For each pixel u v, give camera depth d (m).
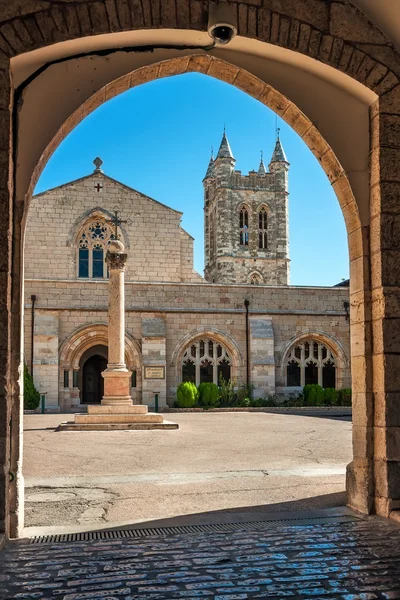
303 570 4.81
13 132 6.39
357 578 4.61
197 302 29.95
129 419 18.72
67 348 28.39
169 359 29.39
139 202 36.78
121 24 6.45
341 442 14.80
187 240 37.88
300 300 31.02
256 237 66.50
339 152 7.32
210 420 22.17
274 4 6.85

—————

## What you will do
Without any pictures, return the entries exactly as given.

## Solution to this exercise
For each pixel u v, give camera depth d (m).
303 570 4.81
13 132 6.39
357 578 4.61
197 302 29.95
129 419 18.72
67 348 28.39
169 359 29.39
139 202 36.78
121 24 6.45
341 442 14.80
187 240 37.88
300 300 31.02
256 237 66.50
339 152 7.32
210 420 22.17
274 4 6.85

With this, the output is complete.